George Washington University School of Medicine, Washington, DC
Ryan Michael Antar , Vincent Eric Xu , Olivia French Gordon , Christian Mark Farag , Sarah Azari , Michael Joseph Whalen
Background: Partial cystectomy (PC) offers potential benefits for select patients with muscle-invasive bladder cancer (MIBC). However, the oncologic efficacy of PC may be compromised due to the underutilization of standard-of-care modalities, such as neoadjuvant chemotherapy (NAC) and pelvic lymphadenectomy (PLND). We aimed to assess factors influencing the incorporation of NAC and PLND with PC and evaluate their impact on overall survival (OS). Methods: We identified patients with cT2-4N0M0 BCa who underwent PC between 2004 and 2019 using the National Cancer Database (NCDB). The primary endpoint was OS. Kaplan-Meier analysis compared OS between PC patients who did and did not receive NAC. Multivariate Cox Proportional Hazards (CPH) model assessed the impact of age, sex, race, insurance, income, Charlson-Deyo Index (CDI), clinical T-stage, facility type, histology, surgical margins, NAC, PLND adequacy (≥10 LN yield), and adjuvant radiation treatment on OS. Multivariate logistic regressions were performed to examine predictors of NAC and PLND receipt in PC patients. Results: Of 2,832 patients included, 231 (8.1%) patients received multi-agent NAC with PC and had improved median OS compared to those who did not (115.0 vs. 87.4 months, p<0.001). This finding persisted in the adjusted CPH model, where private insurance, NAC, and PLND significantly improved OS, especially when PLND yielded ≥10LN. Conversely, age >80, CDI >2, cT3-4, positive margins, and adjuvant radiation all increased adjusted mortality risk. After controlling for clinicopathologic variables, females were less likely to receive PLND (OR=0.634, p<0.001), while NAC was more likely administered to PC patients diagnosed from 2015-2019 (OR=2.177, p=0.022). PC patients who received NAC were more likely to have PLND performed as part of their treatment regimen (OR=2.189, p<0.001). Additionally, patients treated at academic centers were more likely to have NAC administered and PLND performed (OR=1.745, p=0.003; OR=2.465, p<0.001, respectively). Conclusions: Despite guidelines, there is an insufficient utilization of NAC and PLND when performing PC. Our analysis underscores the significant OS benefit of these recommended treatments as part of MIBC care. Importantly, we highlight a gradual increase in NAC and PLND receipt in recent years, centered largely at academic facilities. Notably, gender disparities exist in PLND receipt, emphasizing the need for further investigation.

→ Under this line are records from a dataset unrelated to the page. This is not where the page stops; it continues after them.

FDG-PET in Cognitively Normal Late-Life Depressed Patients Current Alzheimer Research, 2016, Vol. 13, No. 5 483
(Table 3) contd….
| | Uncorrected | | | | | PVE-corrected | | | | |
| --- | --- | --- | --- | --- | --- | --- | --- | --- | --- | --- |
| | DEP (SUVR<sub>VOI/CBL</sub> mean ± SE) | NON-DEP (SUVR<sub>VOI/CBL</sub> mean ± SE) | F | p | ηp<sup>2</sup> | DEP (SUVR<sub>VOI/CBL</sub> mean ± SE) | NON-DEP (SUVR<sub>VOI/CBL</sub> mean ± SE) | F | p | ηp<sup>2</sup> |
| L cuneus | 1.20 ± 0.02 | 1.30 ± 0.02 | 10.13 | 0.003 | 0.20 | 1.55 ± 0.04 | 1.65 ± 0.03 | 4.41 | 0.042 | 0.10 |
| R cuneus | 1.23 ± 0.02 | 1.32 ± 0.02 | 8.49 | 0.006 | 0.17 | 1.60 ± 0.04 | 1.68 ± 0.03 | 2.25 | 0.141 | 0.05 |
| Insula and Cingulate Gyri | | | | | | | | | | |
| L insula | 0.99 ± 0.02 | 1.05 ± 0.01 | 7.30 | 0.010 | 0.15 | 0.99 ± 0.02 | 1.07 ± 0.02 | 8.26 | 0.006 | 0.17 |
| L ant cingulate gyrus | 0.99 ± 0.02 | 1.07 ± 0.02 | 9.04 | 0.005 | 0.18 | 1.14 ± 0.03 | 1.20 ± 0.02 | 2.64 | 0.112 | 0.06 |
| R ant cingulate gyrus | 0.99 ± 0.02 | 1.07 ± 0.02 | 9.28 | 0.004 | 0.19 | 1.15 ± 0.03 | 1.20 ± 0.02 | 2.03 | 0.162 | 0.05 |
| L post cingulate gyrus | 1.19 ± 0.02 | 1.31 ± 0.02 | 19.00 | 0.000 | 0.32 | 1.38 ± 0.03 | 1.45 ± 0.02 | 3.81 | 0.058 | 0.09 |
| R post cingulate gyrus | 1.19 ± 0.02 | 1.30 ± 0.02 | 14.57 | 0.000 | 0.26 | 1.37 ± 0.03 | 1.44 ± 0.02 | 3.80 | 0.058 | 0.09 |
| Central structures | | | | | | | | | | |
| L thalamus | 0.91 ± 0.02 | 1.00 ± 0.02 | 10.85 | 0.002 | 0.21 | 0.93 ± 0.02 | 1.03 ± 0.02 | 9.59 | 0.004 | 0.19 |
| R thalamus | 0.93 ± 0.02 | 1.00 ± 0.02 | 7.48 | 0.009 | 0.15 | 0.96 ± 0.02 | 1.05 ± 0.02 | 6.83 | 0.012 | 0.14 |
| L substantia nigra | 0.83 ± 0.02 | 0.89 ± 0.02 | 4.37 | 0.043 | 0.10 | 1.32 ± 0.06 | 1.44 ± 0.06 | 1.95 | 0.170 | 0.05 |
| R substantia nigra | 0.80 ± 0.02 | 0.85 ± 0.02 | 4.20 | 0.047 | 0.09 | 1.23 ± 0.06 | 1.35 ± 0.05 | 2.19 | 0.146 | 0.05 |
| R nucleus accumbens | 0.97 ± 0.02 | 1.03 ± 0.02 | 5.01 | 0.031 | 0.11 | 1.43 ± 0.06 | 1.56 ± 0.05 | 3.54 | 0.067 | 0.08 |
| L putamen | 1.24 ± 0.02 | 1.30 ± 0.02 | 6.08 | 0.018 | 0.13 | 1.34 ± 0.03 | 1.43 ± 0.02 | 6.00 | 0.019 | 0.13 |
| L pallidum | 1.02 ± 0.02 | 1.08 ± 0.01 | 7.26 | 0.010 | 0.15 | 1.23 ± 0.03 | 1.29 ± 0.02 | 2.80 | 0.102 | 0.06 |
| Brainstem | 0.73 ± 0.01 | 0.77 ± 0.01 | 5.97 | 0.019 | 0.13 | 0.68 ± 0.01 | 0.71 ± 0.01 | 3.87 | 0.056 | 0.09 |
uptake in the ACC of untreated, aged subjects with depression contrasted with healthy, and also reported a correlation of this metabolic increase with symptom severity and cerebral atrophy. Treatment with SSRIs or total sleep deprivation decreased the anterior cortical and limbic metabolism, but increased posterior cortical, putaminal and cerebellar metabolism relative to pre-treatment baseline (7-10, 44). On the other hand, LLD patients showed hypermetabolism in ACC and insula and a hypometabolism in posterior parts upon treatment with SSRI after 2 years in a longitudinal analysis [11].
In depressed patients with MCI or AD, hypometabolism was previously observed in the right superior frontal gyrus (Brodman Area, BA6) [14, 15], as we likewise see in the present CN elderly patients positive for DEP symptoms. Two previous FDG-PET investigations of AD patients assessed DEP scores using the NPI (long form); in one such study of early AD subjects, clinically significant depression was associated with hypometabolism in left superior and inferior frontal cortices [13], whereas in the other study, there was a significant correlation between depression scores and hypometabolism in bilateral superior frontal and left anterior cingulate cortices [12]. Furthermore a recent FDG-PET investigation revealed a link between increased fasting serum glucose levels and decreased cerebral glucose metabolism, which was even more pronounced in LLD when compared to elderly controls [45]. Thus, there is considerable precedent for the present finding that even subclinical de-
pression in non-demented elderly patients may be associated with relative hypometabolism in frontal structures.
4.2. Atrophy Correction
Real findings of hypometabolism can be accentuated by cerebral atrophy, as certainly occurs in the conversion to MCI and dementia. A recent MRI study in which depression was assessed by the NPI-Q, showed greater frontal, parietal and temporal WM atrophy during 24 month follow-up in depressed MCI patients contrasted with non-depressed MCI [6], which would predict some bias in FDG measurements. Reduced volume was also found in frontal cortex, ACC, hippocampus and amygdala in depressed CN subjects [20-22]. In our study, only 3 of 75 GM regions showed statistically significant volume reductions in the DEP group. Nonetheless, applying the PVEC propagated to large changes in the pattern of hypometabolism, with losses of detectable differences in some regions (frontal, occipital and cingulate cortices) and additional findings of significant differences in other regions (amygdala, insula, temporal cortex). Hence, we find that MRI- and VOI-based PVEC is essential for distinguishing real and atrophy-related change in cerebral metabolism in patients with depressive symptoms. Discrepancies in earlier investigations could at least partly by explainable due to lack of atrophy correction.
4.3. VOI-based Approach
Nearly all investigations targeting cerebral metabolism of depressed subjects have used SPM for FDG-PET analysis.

Variable | HR for OS | p-value |
---|---|---|
Age (Ref: <65) | ||
65-79 80+ | 1.029 1.885 | 0.838 <0.001 |
cT Stage (Ref: cT2) | ||
cT3 cT4 | 1.358 2.575 | 0.001 <0.001 |
Insurance (Ref: Uninsured) | ||
Private | 0.515 | 0.016 |
Chemotherapy (Ref: No NAC) | ||
NAC | 0.657 | 0.01 |
PLND (Ref: No PLND) | ||
PLND <10 yield PLND ≥10 yield | 0.856 0.586 | 0.056 <0.001 |
Radiation (Ref: No Radiation) | ||
Adjuvant Radiation | 1.492 | 0.005 |
*Model adjusted for clinicodemographic variables.